Burglesque: A poorly planned break-in. (See: Watergate)
Karmageddon: It’s like, when everybody is sending off all these really bad vibes, right? And then, like, the Earth explodes and it’s like a serious bummer, ya know.
Glibido: All talk and no action.
Dopeler effect: The tendency of stupid ideas to seem smarter when they come at you rapidly.
Intaxication: Euphoria at getting a refund from the IRS, which lasts until you realize it was your money to start with.
Ignoranus: A person who’s both stupid and an ass.
AND MORE THOUGHTS TO PONDER
Whose cruel idea was it for the word “lisp” to have an “s” in it?

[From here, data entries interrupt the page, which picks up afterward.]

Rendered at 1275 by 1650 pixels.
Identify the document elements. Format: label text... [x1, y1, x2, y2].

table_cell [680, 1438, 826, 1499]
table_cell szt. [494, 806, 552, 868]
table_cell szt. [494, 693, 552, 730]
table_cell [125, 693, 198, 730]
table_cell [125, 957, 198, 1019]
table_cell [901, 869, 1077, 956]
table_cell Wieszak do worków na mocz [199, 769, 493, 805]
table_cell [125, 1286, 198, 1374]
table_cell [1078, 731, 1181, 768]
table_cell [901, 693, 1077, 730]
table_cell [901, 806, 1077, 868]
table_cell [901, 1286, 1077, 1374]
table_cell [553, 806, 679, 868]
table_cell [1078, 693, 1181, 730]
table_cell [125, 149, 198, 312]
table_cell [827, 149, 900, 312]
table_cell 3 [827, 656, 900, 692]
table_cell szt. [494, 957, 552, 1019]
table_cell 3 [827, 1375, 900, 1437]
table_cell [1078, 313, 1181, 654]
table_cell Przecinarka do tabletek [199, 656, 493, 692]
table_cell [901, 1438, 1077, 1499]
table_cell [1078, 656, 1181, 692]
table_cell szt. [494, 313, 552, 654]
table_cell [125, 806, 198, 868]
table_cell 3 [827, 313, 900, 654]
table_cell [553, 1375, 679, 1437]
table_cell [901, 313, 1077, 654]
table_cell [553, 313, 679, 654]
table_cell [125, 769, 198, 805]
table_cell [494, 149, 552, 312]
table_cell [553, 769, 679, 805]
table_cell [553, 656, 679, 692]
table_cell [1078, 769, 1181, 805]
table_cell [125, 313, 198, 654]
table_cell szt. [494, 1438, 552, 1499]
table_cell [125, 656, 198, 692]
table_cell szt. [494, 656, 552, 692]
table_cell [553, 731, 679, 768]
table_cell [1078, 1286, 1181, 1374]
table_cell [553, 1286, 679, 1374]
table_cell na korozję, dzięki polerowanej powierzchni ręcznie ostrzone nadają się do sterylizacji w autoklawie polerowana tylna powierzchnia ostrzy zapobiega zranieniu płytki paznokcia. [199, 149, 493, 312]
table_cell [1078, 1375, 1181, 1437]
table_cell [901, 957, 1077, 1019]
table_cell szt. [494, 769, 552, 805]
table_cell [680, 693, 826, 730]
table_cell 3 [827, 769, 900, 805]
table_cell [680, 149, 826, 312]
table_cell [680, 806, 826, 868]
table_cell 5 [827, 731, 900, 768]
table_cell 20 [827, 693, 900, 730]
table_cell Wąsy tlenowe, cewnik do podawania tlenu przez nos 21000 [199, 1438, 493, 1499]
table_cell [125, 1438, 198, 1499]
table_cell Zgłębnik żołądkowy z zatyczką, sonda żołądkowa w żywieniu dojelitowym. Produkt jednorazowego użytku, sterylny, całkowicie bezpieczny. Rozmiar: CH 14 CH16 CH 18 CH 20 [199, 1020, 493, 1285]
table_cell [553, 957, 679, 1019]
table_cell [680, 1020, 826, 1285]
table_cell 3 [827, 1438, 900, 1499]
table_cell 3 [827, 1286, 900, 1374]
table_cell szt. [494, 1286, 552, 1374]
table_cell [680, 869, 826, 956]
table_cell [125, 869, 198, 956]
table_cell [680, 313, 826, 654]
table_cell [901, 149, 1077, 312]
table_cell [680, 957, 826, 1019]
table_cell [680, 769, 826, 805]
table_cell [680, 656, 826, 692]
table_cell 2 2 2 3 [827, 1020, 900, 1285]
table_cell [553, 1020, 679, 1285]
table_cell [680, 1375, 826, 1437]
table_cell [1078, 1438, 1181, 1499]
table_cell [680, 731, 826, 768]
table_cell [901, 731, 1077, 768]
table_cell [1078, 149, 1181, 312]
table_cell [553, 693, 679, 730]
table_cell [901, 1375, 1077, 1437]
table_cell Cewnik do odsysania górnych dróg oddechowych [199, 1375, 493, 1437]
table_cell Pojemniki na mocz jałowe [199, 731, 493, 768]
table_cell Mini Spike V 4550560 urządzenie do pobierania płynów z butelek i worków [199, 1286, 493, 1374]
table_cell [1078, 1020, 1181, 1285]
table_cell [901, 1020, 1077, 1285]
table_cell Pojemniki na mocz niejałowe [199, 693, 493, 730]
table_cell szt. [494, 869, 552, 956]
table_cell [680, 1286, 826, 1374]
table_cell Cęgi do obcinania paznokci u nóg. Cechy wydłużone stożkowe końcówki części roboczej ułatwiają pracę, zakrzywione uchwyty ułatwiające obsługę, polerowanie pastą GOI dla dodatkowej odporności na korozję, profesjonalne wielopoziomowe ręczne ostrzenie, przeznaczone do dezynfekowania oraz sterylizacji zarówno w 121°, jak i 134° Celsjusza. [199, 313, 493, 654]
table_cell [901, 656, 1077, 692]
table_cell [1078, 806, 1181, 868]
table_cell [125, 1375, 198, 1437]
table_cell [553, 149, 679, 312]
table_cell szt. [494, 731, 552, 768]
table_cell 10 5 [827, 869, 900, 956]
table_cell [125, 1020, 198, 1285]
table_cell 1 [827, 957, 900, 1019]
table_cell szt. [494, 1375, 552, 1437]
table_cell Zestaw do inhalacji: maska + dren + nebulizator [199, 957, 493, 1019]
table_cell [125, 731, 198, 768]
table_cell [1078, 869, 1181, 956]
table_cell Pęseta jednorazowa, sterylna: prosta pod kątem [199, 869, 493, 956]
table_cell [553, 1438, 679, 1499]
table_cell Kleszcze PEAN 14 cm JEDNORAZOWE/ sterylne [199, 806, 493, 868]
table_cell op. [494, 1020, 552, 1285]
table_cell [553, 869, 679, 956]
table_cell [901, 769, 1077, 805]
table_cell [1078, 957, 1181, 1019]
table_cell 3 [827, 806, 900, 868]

Since light travels faster than sound, isn’t that why some people appear bright until you hear them speak?
Since Americans throw rice at weddings, do Asians throw hamburgers?
Why is the alphabet in that order?
What would a chair look like if your knees bent the other way?
If a tree falls in the forest and no one is around to see it, do the other trees make fun of it?
Do fish get cramps after eating?
If vegetarians eat vegetables, what do humanitarians eat?
When I erase a word with a pencil, where does it go?
Do married people live longer than single people or does it just SEEM longer?
I went to a bookstore and asked the saleswoman, “Where’s the self-help section?” She said if she told me, it would defeat the purpose.